The idea of paying compensation for slavery is gaining attention across cities and universities. In 2020, California became the first state to form a reparations task force, but it still struggles to set reparations.
This idea has not been picked up at the federal level.
There are still fewer than 50,000 black people living in San Francisco, and it’s not clear how many will be covered. Possible criteria include having lived in the city for a certain period of time, and descendants of someone “imprisoned for the failed drug war.”
Critics say the payment makes no sense in states and cities that have never enslaved blacks. I’m arguing that people shouldn’t be paid.
Proponents of this view believe that since the formal end of slavery in the United States in 1865, government policies and practices have led to blacks being imprisoned at higher rates, denied access to mortgages and business loans, and Limit where they work and live.
“Frankly, there’s still a veiled view that black people don’t deserve this,” McDonnell said. .”
Justin Hansford, a Howard University law school professor, says there can’t be enough money in local government reparations plans to right the wrongs of slavery, but he’s making every effort to make things right. “honestly, legally, and authentically,” and that includes cash, he said.
“If you say sorry, you have to speak in a language that people understand. Money is that language,” he said.
Black residents once made up more than 13% of San Francisco’s population, but more than 50 years later, blacks make up less than 6% of urban residents and 38% of the homeless population. The Fillmore district flourished with black-owned nightclubs and shops until government redevelopment in the 1960s forced residents out.
San Francisco Republican Party Chairman John Dennis says he supports serious talks on the topic, but not reparations. Is not …
“This conversation we have in San Francisco is not serious at all.

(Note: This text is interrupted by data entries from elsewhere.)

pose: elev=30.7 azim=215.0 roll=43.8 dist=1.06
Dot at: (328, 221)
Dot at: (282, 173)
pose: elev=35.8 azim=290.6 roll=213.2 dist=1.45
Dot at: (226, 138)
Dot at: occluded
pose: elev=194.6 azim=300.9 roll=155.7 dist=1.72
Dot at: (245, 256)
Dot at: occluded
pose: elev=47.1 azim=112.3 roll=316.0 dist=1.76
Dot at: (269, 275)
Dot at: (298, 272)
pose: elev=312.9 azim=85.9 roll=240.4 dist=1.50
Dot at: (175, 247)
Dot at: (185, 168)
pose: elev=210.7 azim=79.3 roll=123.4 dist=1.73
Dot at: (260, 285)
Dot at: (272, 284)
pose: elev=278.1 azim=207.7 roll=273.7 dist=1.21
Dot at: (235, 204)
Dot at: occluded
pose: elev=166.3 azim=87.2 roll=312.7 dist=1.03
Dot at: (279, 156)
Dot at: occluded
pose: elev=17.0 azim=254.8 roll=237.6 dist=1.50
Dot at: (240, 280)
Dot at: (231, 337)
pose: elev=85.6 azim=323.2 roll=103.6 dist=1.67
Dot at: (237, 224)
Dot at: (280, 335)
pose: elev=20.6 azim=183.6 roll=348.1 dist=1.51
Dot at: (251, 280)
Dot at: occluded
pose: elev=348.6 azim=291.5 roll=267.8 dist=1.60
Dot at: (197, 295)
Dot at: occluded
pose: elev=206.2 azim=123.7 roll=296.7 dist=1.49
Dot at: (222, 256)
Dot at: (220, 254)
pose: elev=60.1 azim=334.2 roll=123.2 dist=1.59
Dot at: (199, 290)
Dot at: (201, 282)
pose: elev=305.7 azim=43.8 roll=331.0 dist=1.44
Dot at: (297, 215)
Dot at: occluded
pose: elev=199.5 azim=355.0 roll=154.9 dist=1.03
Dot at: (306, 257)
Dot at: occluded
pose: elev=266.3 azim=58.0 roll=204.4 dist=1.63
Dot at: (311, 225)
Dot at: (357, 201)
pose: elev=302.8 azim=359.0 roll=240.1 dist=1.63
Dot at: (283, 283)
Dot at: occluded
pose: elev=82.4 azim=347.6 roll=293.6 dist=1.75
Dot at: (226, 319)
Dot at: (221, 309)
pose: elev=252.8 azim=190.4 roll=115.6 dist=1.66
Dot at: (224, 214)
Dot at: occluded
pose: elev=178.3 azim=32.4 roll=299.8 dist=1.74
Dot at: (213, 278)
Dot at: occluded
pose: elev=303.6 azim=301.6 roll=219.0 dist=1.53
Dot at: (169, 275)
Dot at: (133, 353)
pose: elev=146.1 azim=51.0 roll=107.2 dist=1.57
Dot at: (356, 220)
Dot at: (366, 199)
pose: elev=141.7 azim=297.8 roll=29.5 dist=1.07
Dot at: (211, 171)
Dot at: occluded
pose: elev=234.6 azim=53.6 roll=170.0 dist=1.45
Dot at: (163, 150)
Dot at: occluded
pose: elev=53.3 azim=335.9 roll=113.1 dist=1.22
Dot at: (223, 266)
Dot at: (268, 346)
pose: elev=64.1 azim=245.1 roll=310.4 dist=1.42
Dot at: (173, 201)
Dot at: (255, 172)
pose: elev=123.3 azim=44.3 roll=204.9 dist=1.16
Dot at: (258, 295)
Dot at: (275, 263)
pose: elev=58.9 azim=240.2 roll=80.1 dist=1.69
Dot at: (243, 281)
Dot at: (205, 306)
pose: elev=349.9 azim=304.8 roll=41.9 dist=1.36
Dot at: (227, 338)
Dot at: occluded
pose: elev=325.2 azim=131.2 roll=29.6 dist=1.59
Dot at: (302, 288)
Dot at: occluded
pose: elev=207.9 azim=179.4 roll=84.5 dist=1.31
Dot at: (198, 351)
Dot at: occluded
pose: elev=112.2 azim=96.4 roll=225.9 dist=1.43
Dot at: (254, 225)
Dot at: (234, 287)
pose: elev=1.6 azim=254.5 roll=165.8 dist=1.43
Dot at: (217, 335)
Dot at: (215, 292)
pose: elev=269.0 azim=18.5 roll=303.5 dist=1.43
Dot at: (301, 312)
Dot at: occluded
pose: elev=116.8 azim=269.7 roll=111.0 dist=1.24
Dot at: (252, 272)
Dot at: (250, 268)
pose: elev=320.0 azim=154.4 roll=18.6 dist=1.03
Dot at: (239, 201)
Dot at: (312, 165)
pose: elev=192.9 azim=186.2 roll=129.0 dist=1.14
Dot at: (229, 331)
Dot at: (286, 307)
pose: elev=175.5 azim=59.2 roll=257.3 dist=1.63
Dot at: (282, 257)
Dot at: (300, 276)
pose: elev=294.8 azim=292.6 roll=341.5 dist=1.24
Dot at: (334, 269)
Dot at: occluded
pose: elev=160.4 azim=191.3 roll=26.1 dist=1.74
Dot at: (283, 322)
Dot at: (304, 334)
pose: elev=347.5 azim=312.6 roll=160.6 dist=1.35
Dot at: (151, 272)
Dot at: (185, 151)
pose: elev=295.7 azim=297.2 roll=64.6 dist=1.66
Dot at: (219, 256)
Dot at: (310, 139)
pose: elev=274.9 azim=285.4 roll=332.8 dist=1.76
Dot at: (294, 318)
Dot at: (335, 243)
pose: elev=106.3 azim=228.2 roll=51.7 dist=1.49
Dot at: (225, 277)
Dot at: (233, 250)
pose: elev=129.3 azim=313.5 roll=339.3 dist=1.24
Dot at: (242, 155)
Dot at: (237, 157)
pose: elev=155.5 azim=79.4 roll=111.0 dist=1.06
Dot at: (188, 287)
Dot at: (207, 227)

They just spewed numbers, no analysis,” Dennis said. “It seems silly. It also seems to be the only city this could possibly pass through.”
A board led by supervisor Shaman Walton has approved a statewide task force for California Governor Gavin Newsom amid nationwide chaos after a white Minneapolis police officer killed George Floyd, a black man. A few months later, in late 2020, we set up a 15-member reparations committee.
At Tuesday’s hearing, the board may direct staff to conduct further investigations, draft legislation, and schedule more meetings. The Commission’s final report is expected in June.
A California task force continues to consider recommendations that include monetary compensation. The report he plans to submit to Congress on July 1st. At that point, it is up to lawmakers to draft and pass legislation, often a lengthy process.
A state commission made a controversial decision in March to limit reparations to descendants of blacks who were in the country in the 19th century. Some compensation advocates say this approach misses the ongoing harm black immigrants are suffering.
The San Francisco draft recommendation requires that you be at least 18 years old and have been identified in official documentation as “Black/African American” for at least 10 years. The list is subject to change, but an eligible person must meet no less than two of the eight criteria he has.
These criteria include being born in San Francisco between 1940 and 1996, or immigrating to San Francisco and living in San Francisco for 13 years or more. Displaced or descendants of persons displaced from San Francisco by urban renewal from 1954 to 1973. Attend the city’s public schools before racial segregation is fully abolished. or descendants of Americans who were enslaved before 1865.
The Chicago suburb of Evanston became the first U.S. city to contribute reparations. The city funded those eligible for home repairs, down payments, interest and late penalties on real estate in the city. In December, the Boston City Council approved a Compensation Investigation Task Force.